Face Washing Basics
Your face requires washing twice a day, with a product designed for the purpose.
This is not vanity. This is maintenance, and the distinction between the two, which ought to be self-evident, appears to elude a remarkable number of men. The Edwardian morning began with a cold or tepid wash at the basin, a deliberate act performed before anything else in the day. The face was the first thing attended to. Before breakfast, before correspondence, before the business of the household commenced, a man stood at his washstand and washed his face with purpose. What you do now with your cleanser and your lukewarm tap water is the residue of that more comprehensive morning discipline, stripped down and made casual but still, at its foundation, the same act: the preparation of the face you will present to the world. The skin on your face is thinner and more exposed than the skin on any other part of your body; it encounters pollution, sweat, oil, and the accumulated residue of touching it far more often than you realise. It deserves, at minimum, a morning wash and an evening wash with a cleanser that was not formulated for dishes.

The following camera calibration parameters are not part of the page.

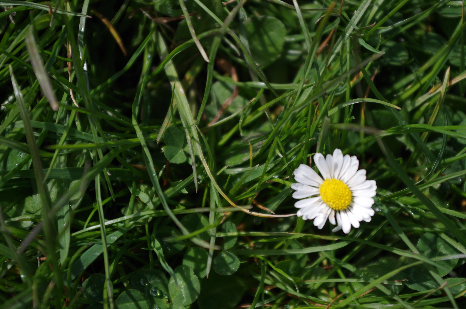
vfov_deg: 16.5
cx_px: 233
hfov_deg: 24.7
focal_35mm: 82
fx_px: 1066
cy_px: 154
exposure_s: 1/400
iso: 100
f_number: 5.6
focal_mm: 55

Bar soap is not a face wash. I understand that it is convenient and that it is already in the shower, and I understand that it produces a lather which feels as though something is being accomplished. What it accomplishes, however, is the thorough stripping of your skin of its natural moisture, prompting it to produce more oil in compensation; this is how you arrive at the baffling condition of having skin that is simultaneously dry and greasy, a paradox that resolves itself immediately once you stop using the wrong product.
Use a gentle cleanser: a gel-based formula if you have oily skin, something cream-based if dry. If you have no idea what your skin type is, begin with something labelled “for all skin types” and observe. Your face will tell you what it needs, provided you stop assaulting it long enough to listen.

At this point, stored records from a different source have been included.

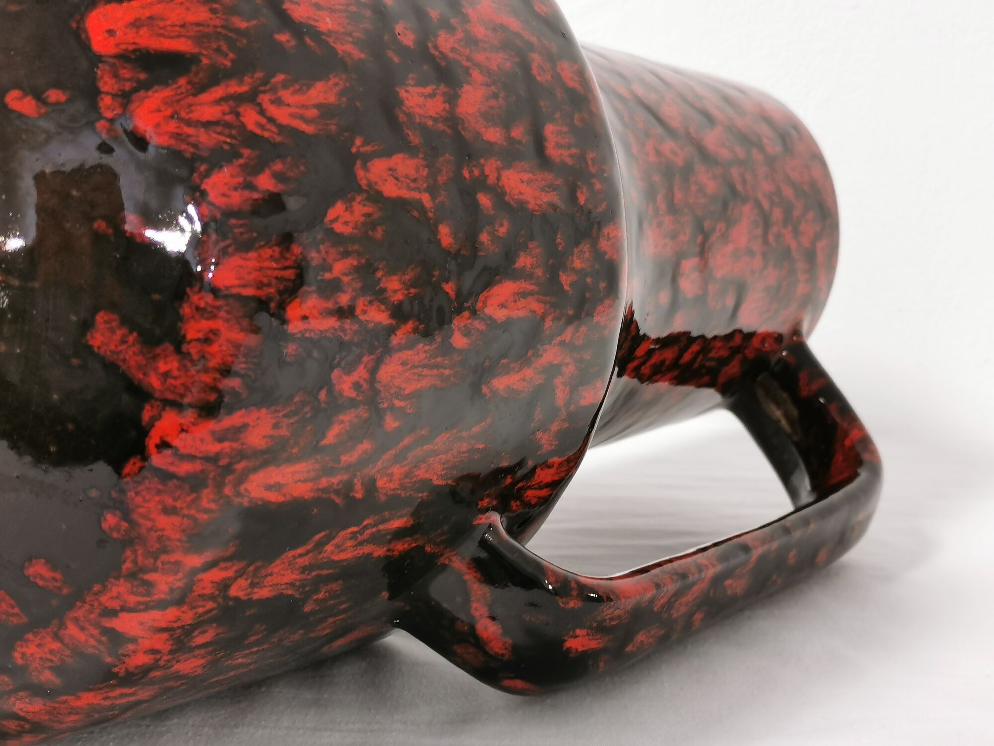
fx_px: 1924
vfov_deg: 21.9
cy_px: 373
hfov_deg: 29.0
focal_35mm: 67
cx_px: 497
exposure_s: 1/50
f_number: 1.8
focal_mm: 5.58
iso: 125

Wash with your fingertips, not a flannel. Gentle circular motions for thirty seconds will suffice. Rinse thoroughly with lukewarm water and pat dry (do not rub) with a clean towel, and I should note that the word “clean” is doing considerable work in that sentence. A towel that has been damp on a rail for four days is not clean. It is a biome.

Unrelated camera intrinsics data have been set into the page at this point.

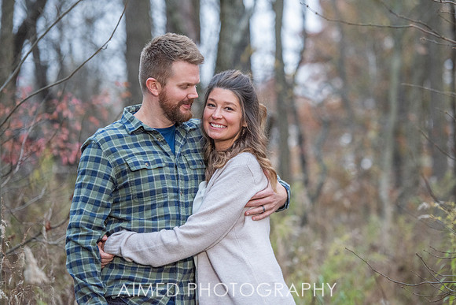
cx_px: 248
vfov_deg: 8.7
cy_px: 139
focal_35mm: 158
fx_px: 2001
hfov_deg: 13.0
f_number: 4
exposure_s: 1/200
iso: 1600
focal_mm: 145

After washing, apply a moisturiser. Yes, even if your skin is oily; especially if your skin is oily. Moisturiser does not add oil but rather regulates moisture, and your skin will calm down when it stops believing it is under siege.
Morning and evening. Every day. It takes ninety seconds, which is less time than you spend looking at your telephone, and the results are visible to everyone who looks at you, which is more than can be said for whatever you were reading on the screen.
Soap is for hands. Your face has earned better.